Bericht über Ausbruch aus Karlau liegt vor

Nach dem missglückten Ausbruch von drei Männern aus der Grazer Justizanstalt Karlau vor einer Woche liegt nun das Ergebnis der Befragung von Personal bzw. Insassen vor. Die Technik habe einwandfrei funktioniert, der Alarmplan war vorbildlich abgearbeitet. Das Loch in die Mauer hatten die Häftlinge mit bearbeitetem Material aus der Zelle gebrochen. Ein Gutachter untersucht nun die Mauer und wird Verbesserungen vorschlagen, hieß es u.a. seitens des Ministeriums auf APA-Anfrage.

Auch liegt der Bericht der Justizanstalt selbst vor. Nach derzeitigem Ermittlungsstand gehe man davon aus, dass „manipuliertes Haftrauminventar“ verwendet wurde, um das Loch in die Mauer zu stemmen. Es wurde bereits eine bautechnische Prüfung der Mauer durch einen Sachverständigen in Auftrag gegeben. Sobald hier Ergebnisse vorliegen, werden weitere Schritte gesetzt.

Die geflohenen Insassen konnten nach der Alarmierung aufgrund des raschen alarmplanmäßigen Vorgehens sowie der mit der Polizei abgestimmten Zusammenarbeit in kurzer Zeit wieder gestellt werden. Mit der Exekutive war zuvor immer wieder ein Ausbruchsszenario durchgespielt und geübt worden.

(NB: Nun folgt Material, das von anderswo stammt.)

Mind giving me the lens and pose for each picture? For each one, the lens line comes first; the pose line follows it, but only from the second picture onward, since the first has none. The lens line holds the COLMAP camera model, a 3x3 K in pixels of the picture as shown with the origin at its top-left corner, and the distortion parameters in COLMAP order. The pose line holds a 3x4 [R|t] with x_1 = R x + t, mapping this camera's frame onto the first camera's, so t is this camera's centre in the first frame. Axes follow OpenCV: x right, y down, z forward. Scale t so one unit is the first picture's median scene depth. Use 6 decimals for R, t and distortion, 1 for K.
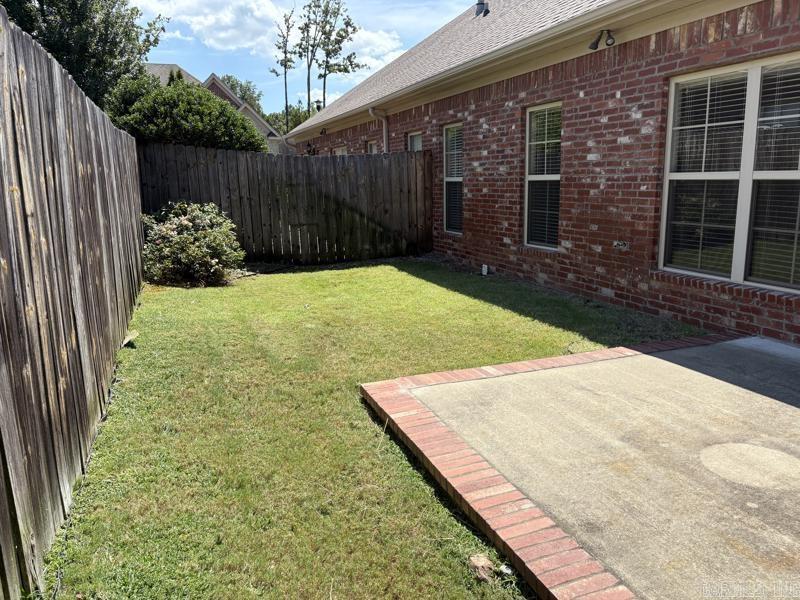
lens RADIAL K [[607.0, 0, 396.2], [0, 607.0, 299.3], [0, 0, 1]] dist [0.053177, -0.056670]
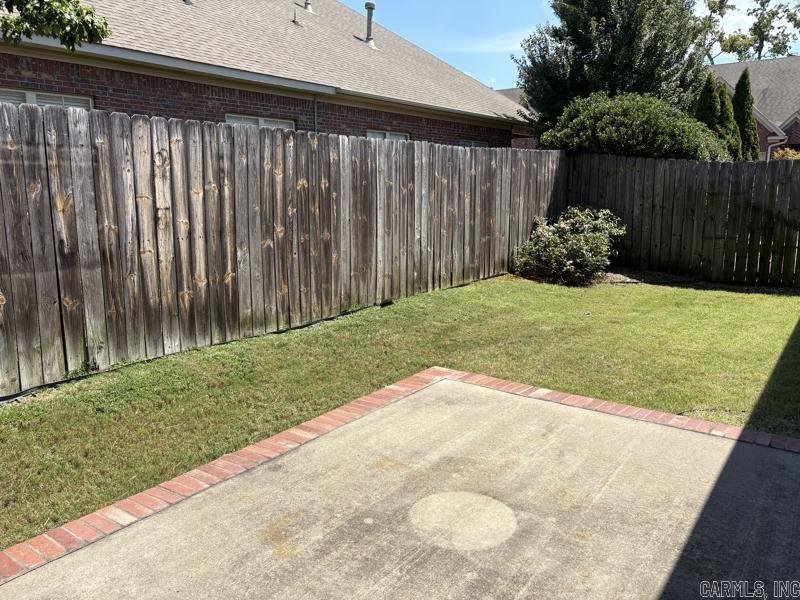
lens RADIAL K [[607.0, 0, 396.2], [0, 607.0, 299.3], [0, 0, 1]] dist [0.053177, -0.056670]
pose [[0.546722, 0.171455, -0.819572, 0.739522], [-0.172406, 0.980888, 0.090193, -0.071609], [0.819373, 0.091989, 0.565833, 0.222801]]
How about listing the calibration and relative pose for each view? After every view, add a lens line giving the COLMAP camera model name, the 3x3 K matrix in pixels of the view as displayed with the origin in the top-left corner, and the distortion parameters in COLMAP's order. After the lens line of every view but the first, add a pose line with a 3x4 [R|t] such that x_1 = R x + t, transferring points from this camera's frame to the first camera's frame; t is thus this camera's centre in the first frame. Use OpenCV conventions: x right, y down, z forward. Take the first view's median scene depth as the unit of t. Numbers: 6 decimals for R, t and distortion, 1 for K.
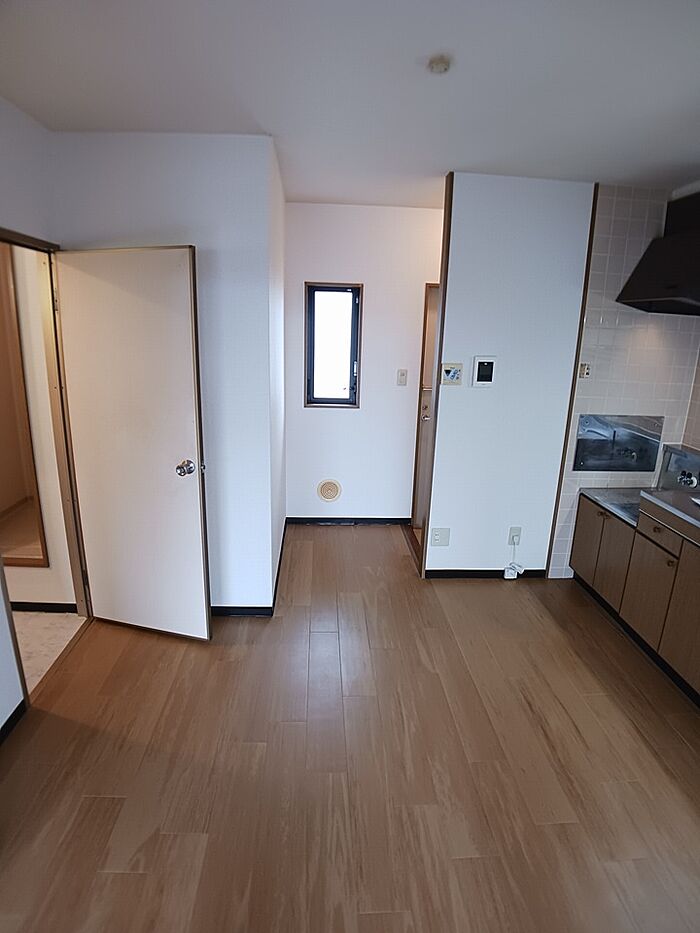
lens RADIAL K [[517.2, 0, 344.0], [0, 517.2, 462.4], [0, 0, 1]] dist [-0.095918, 0.018260]
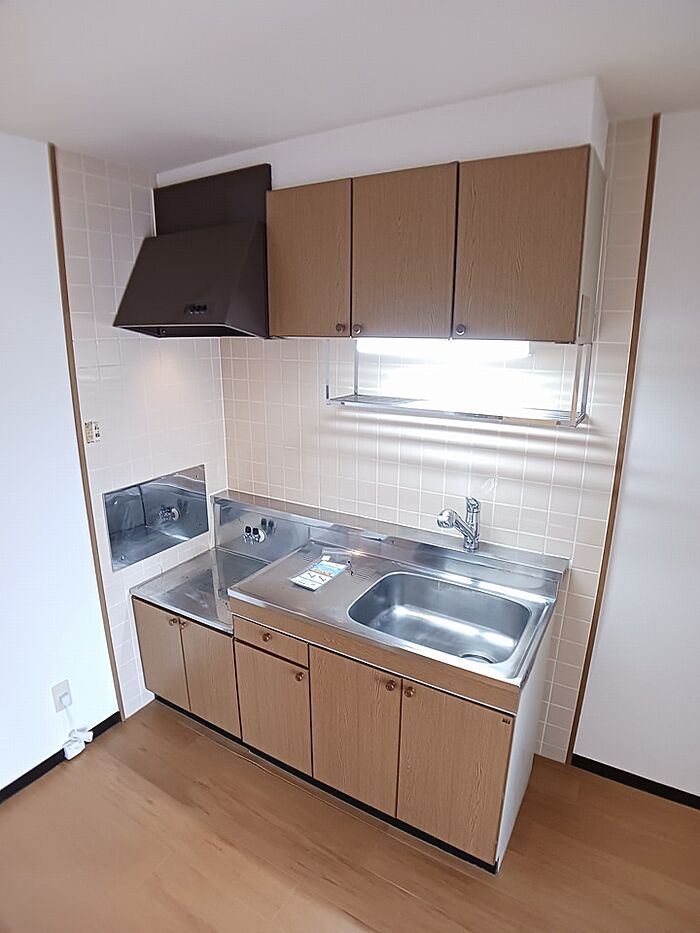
lens RADIAL K [[517.2, 0, 344.0], [0, 517.2, 462.4], [0, 0, 1]] dist [-0.095918, 0.018260]
pose [[0.559165, -0.236897, 0.794490, 0.125457], [0.233437, 0.964523, 0.123302, -0.154361], [-0.795513, 0.116517, 0.594628, 0.357914]]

Die Leitung der Grazer Justizanstalt hat mit zusätzlichen Sicherungs- und Sicherheitsmaßnahmen infolge einer Gefahren- und Risikoanalyse reagiert. Die im Ministerium zuständige Generaldirektion für den Strafvollzug hat noch am Tag des Ausbruchs für den darauffolgenden Sonntag eine Überprüfung und Kontrolle sämtlicher Sicherungseinrichtungen in allen österreichischen Gefängnissen veranlasst. Dabei waren rund 650 Beamte im Einsatz. Neben der Kontrolle sämtlicher technischer Sicherungseinrichtungen wurden mehr als 4.000 Zellen und 300 Betriebe durchsucht. Es kam zu insgesamt 103 Personenkontrollen.

Präventiv sollen sämtliche Justizanstalten die bestehenden Sicherheitsstandards einer Gefahren- und Risikoanalyse unterziehen und gegebenenfalls aktualisieren. In vier Haftanstalten wurden kleinere Funktionseinschränkungen festgestellt, bei denen nun nachgebessert wird. Dabei handelt es sich zum Beispiel um zusätzliche Drahtabsicherungen sowie um kleine Defekte im Bereich der Detektoren. Diese sind laut dem Bericht bereits behoben oder werden noch erledigt.